Beyond Crisis Actor’s self deprecation and societal condemnation, there’s a sweeter side that lies just beneath a half-cocked smirk. When singing, “I hate myself and I’m at war with the world around me” on “I Pissed The Bed,” the tension between honesty and illusion is forthcoming, and ultimately points out the beauty and ugliness that Charlotte aims to document. “Sometimes I’m speaking from the most despicable part of myself, sometimes I’m trying to find common cause with people who would want me dead, sometimes I’m just telling funny stories from tour,” she freely admits. While “Proving Grounds” sends an anthemic howl across the bombed out desert with “I was glad to have been sterilized / but now I’m pissing blood,” “Laughlin, NV” blares with a tweaked out country swing that only a group of fearless misfits could attain, capsized by “Every hand’s a winner / until we’re coming down / On the Colorado River / slow dancing in the loser’s lounge.” It’s like a pair of forgotten moments from Bukowski’s Ham on Rye. In fact, it was Bukowski who once wrote, “The free soul is rare, but you know when you see it – basically because you feel good, very good, when you are near or with them.” If there is anything that encapsulates Roselit Bone, it must be this.

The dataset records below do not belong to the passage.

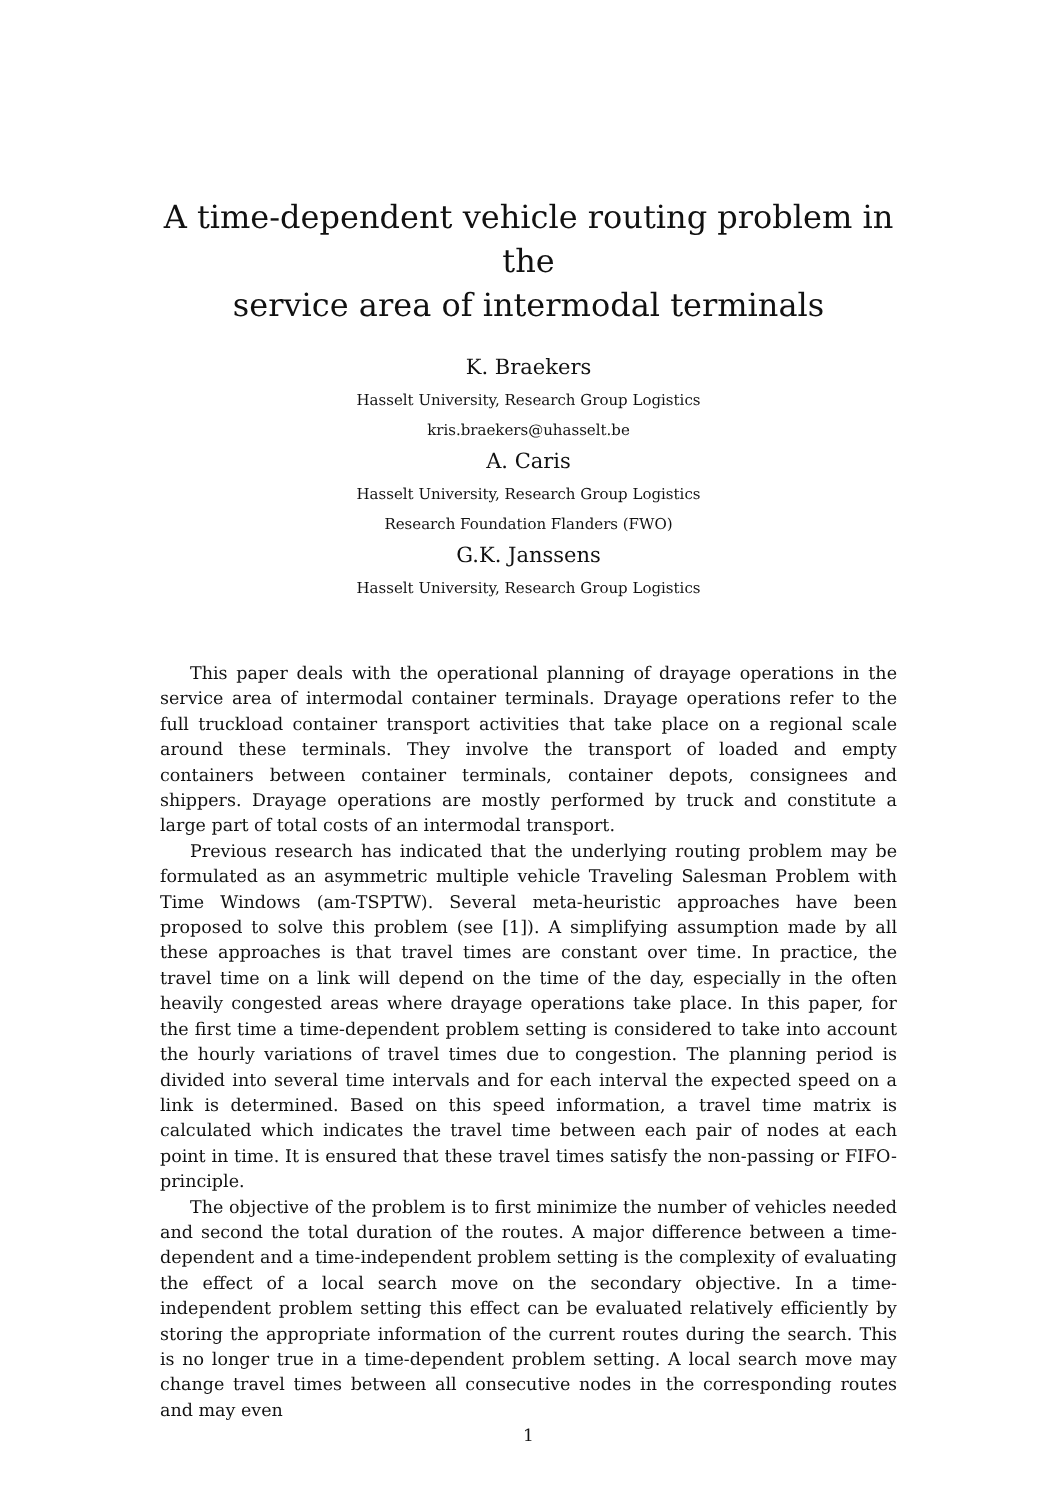A time-dependent vehicle routing problem in the
service area of intermodal terminals
K. Braekers
Hasselt University, Research Group Logistics
kris.braekers@uhasselt.be
A. Caris
Hasselt University, Research Group Logistics
Research Foundation Flanders (FWO)
G.K. Janssens
Hasselt University, Research Group Logistics
This paper deals with the operational planning of drayage operations in the service area of intermodal container terminals. Drayage operations refer to the full truckload container transport activities that take place on a regional scale around these terminals. They involve the transport of loaded and empty containers between container terminals, container depots, consignees and shippers. Drayage operations are mostly performed by truck and constitute a large part of total costs of an intermodal transport.
Previous research has indicated that the underlying routing problem may be formulated as an asymmetric multiple vehicle Traveling Salesman Problem with Time Windows (am-TSPTW). Several meta-heuristic approaches have been proposed to solve this problem (see [1]). A simplifying assumption made by all these approaches is that travel times are constant over time. In practice, the travel time on a link will depend on the time of the day, especially in the often heavily congested areas where drayage operations take place. In this paper, for the first time a time-dependent problem setting is considered to take into account the hourly variations of travel times due to congestion. The planning period is divided into several time intervals and for each interval the expected speed on a link is determined. Based on this speed information, a travel time matrix is calculated which indicates the travel time between each pair of nodes at each point in time. It is ensured that these travel times satisfy the non-passing or FIFO-principle.
The objective of the problem is to first minimize the number of vehicles needed and second the total duration of the routes. A major difference between a time-dependent and a time-independent problem setting is the complexity of evaluating the effect of a local search move on the secondary objective. In a time-independent problem setting this effect can be evaluated relatively efficiently by storing the appropriate information of the current routes during the search. This is no longer true in a time-dependent problem setting. A local search move may change travel times between all consecutive nodes in the corresponding routes and may even
1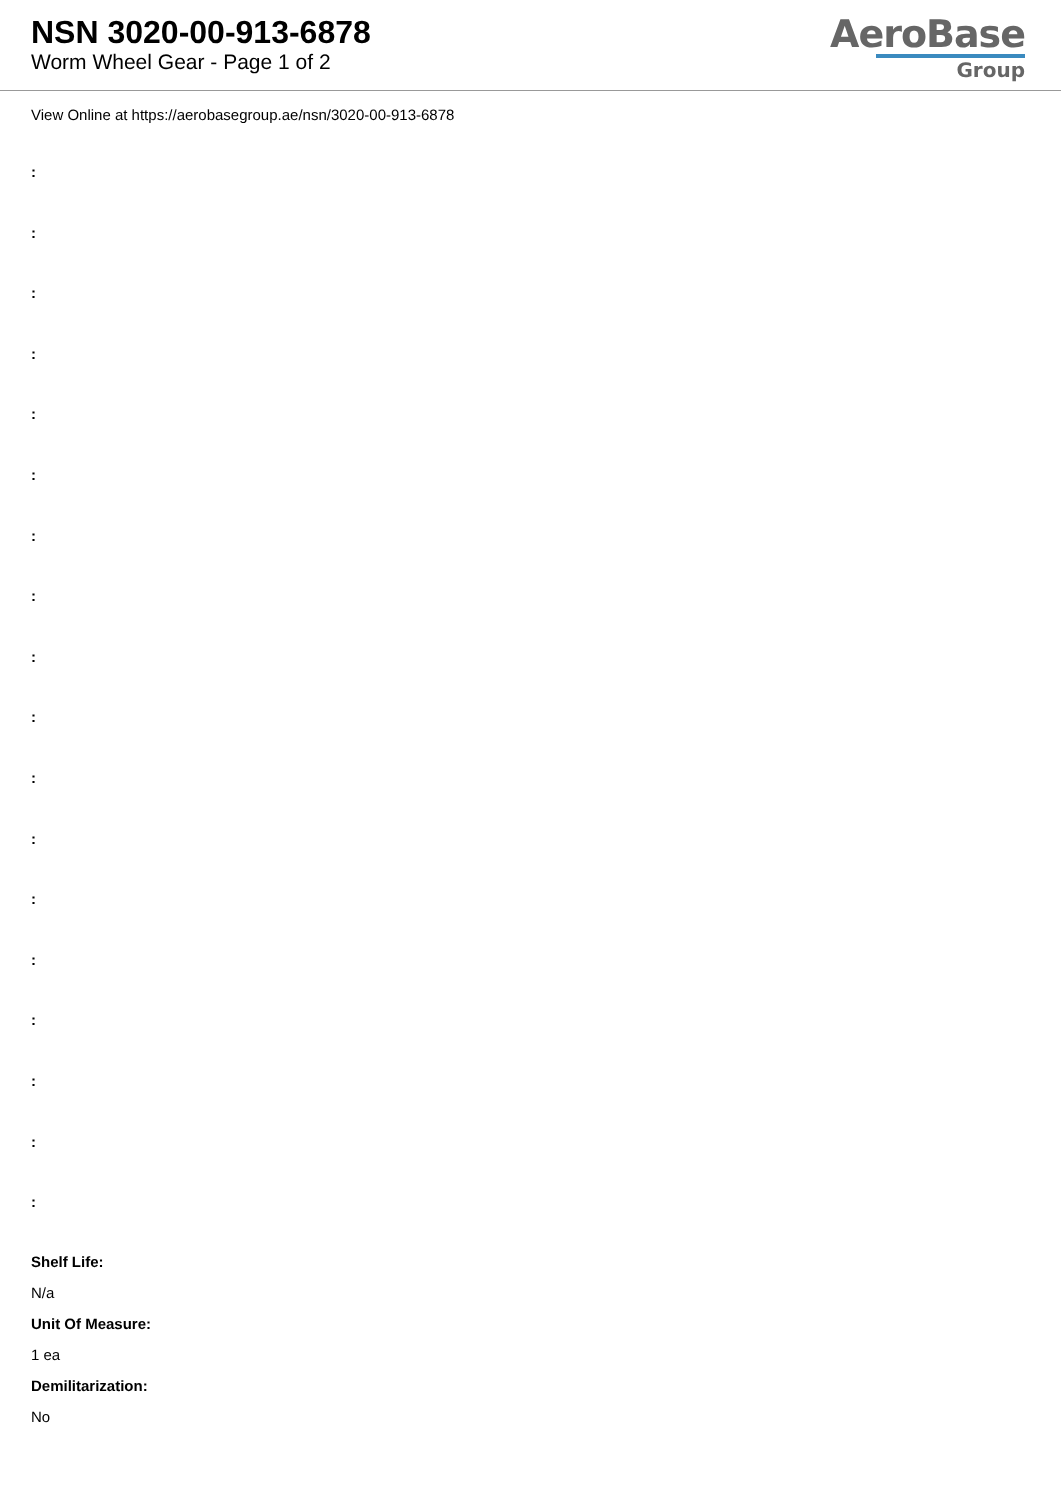NSN 3020-00-913-6878
Worm Wheel Gear - Page 1 of 2
AeroBase
Group
View Online at https://aerobasegroup.ae/nsn/3020-00-913-6878
:
:
:
:
:
:
:
:
:
:
:
:
:
:
:
:
:
:
Shelf Life:
N/a
Unit Of Measure:
1 ea
Demilitarization:
No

Crisis Actor’s arrangements are vast and ambitious, revealing a sonic, panoramic landscape where street urchins, psychedelic vaqueros, and drunken outlaws ride painted horses through a savage, dystopian, yet ultimately hopeful, punk rock future. It’s a record of layers, revealing itself more fully with each listen. Charlotte admits, “there’s a little bit of myself in every character,” and it’s precisely those characters that bring to life the record’s vision of a broken society straight from the American underbelly, one that the sprawling seven piece outfit so vividly mimics on stage. But in the end, it’s hard not to believe that this record lies somewhere within Charlotte herself, an artist on the cusp of rebirth, one that can only be described as beautifully as “fucked.”